[Collected data entries]

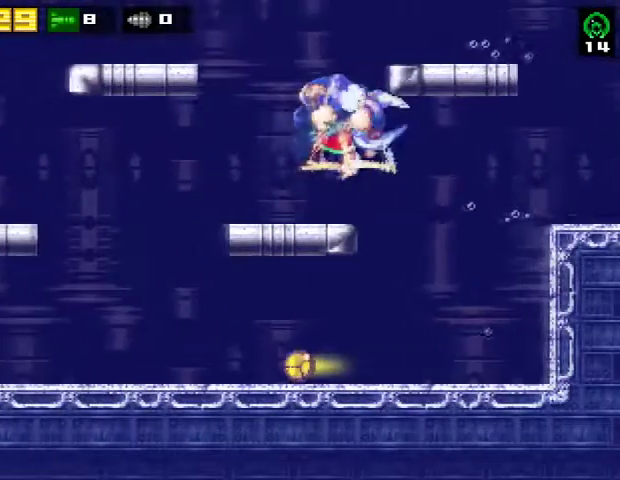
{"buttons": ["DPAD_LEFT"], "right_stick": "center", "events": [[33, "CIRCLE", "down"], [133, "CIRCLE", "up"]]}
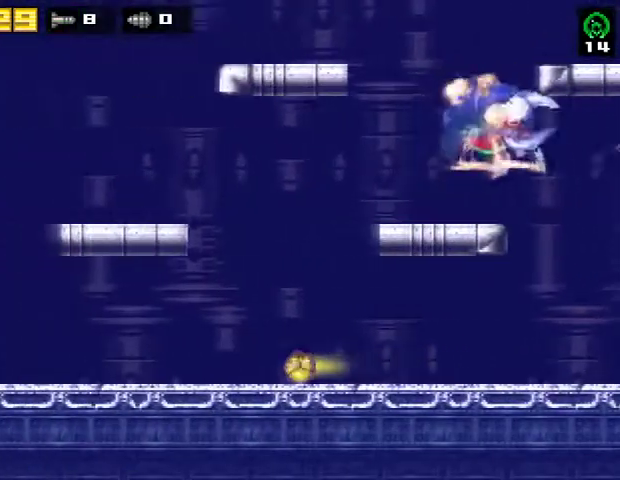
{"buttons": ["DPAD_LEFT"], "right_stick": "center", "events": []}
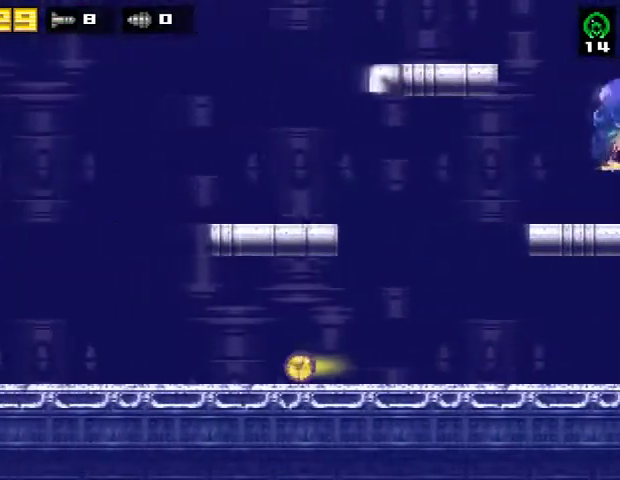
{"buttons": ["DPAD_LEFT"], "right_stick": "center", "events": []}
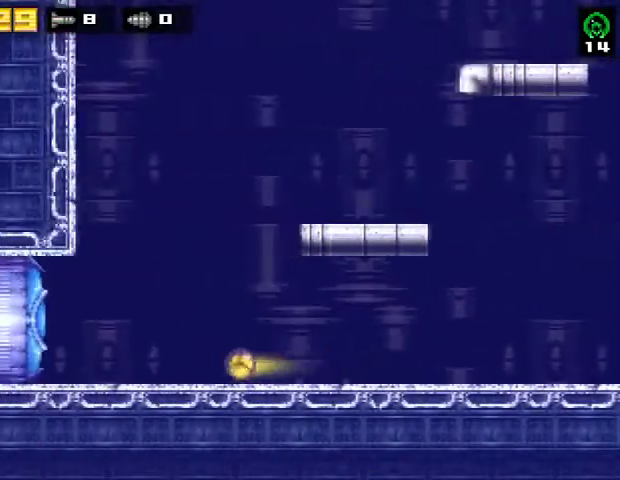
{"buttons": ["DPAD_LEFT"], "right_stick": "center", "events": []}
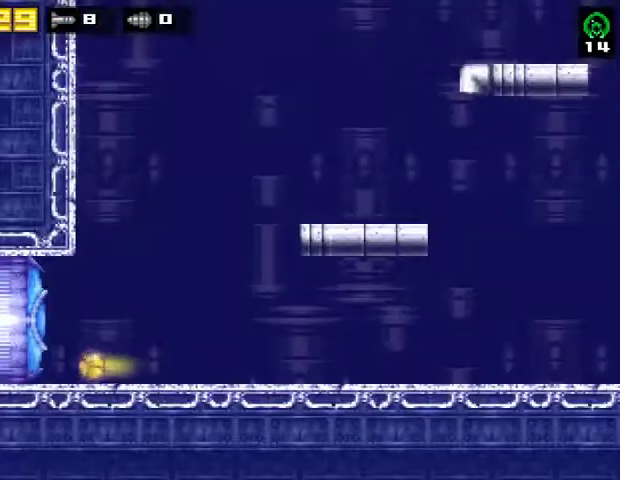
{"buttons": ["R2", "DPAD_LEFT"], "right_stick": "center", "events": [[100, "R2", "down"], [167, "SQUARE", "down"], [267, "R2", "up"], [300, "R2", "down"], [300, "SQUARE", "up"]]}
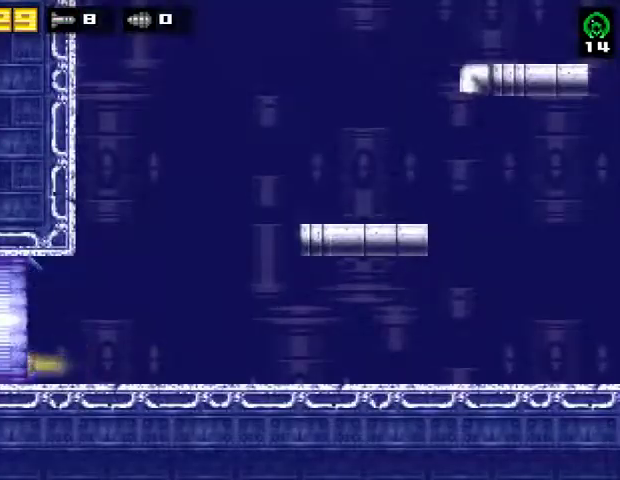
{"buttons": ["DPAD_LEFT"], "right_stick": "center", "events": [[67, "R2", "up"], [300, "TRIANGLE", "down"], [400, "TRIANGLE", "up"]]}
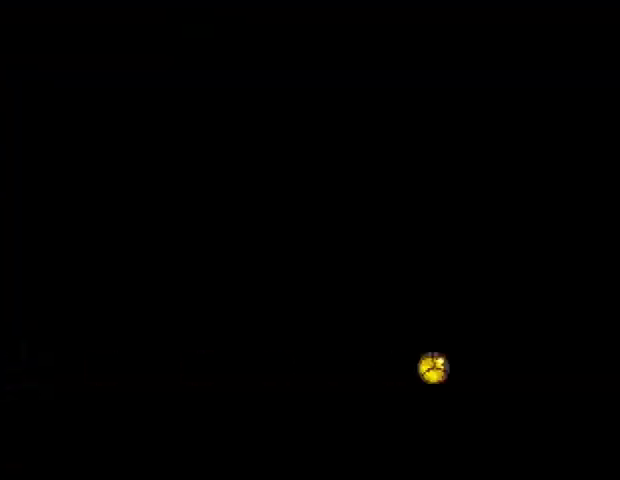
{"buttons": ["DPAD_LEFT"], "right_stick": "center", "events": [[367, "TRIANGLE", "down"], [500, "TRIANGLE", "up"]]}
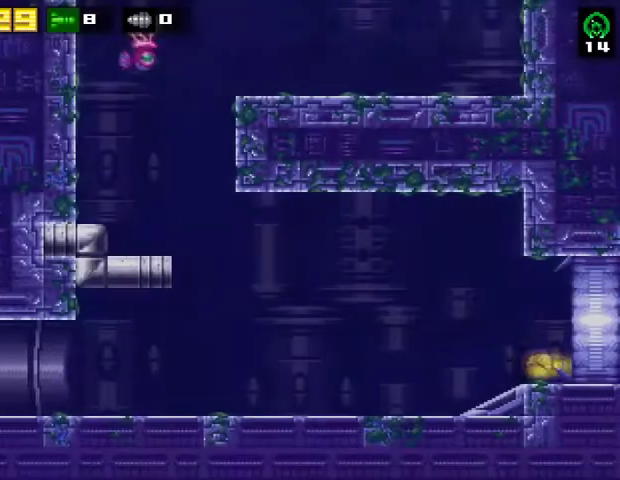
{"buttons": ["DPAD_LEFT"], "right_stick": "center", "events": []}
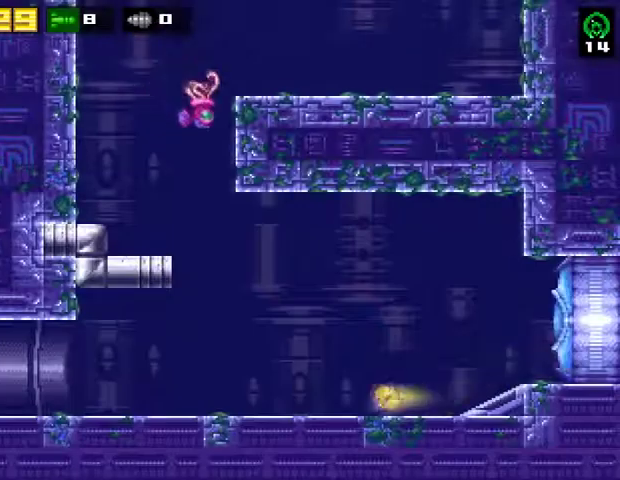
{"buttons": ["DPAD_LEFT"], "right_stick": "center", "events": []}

* * *

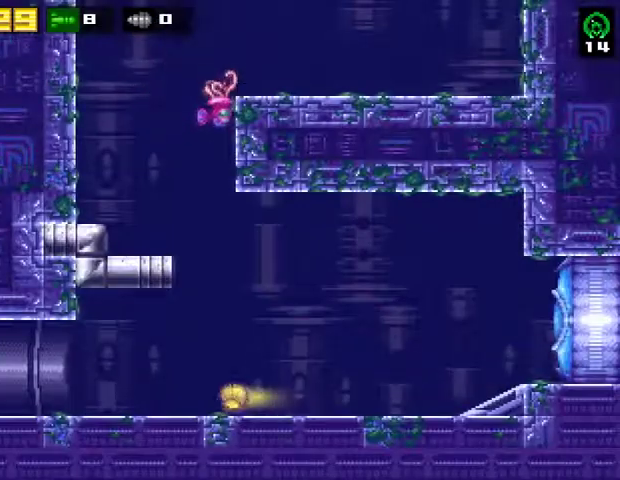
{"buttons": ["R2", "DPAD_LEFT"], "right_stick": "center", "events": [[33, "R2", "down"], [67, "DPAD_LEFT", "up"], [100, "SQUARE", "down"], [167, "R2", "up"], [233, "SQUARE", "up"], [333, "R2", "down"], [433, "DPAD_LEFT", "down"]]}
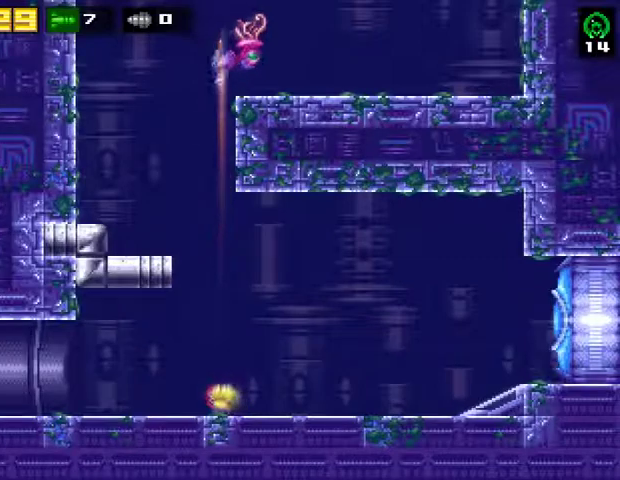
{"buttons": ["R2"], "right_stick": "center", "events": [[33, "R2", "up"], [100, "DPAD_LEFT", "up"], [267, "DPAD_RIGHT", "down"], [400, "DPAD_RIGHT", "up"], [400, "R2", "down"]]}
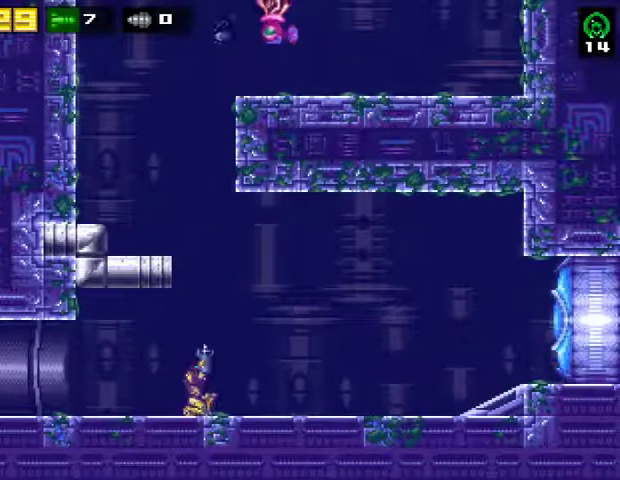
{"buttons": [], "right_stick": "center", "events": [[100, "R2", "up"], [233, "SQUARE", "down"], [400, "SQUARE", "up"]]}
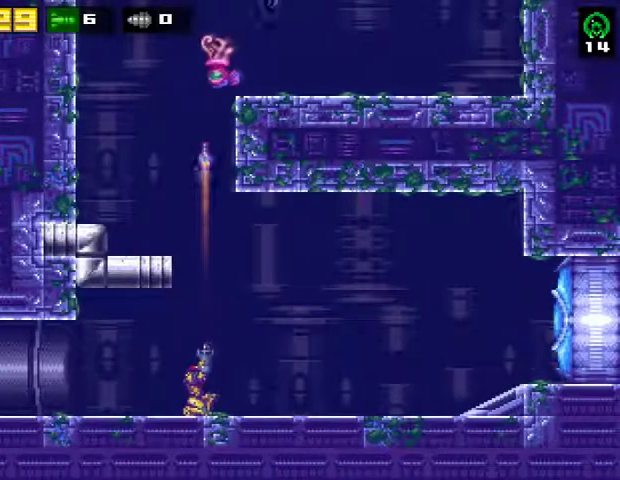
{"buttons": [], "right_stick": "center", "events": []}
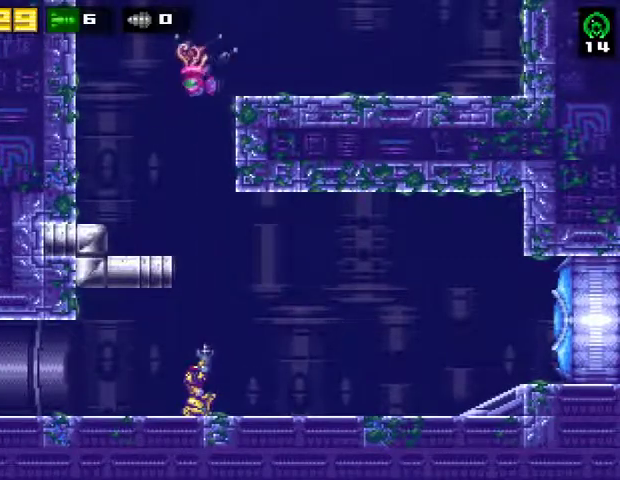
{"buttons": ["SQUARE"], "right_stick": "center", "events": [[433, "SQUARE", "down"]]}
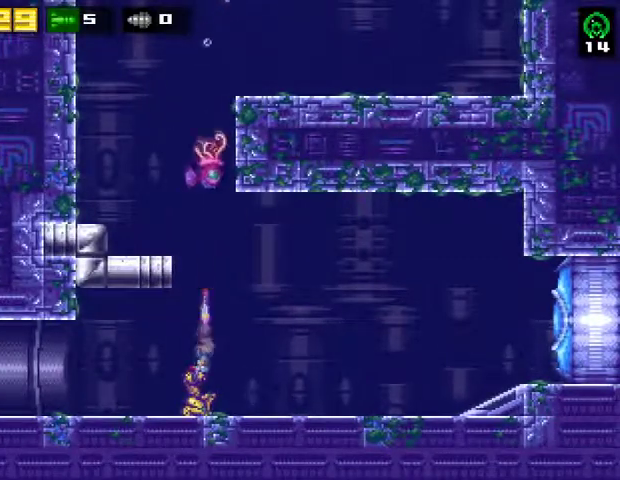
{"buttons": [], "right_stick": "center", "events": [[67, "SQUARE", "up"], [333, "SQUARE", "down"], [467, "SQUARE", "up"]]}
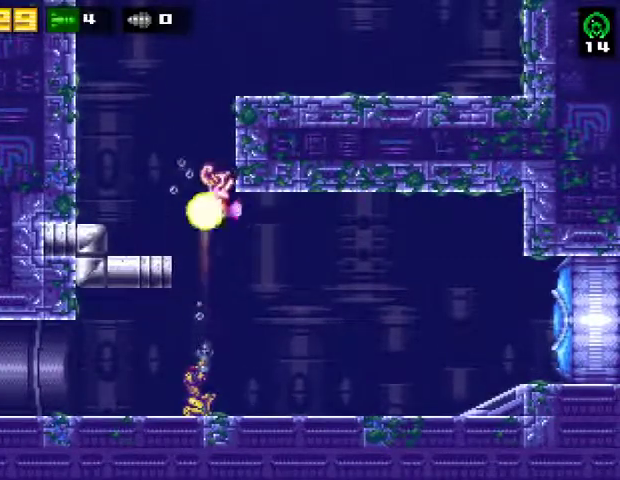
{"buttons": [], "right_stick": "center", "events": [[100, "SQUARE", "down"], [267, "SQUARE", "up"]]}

• [EXERCISE INSTRUCTIONS]: Every line in the data above that contains the word "TRIANGLE" counts; report how many there are and nothing more.

• [ANSWER FOR THIS EXERCISE]: 2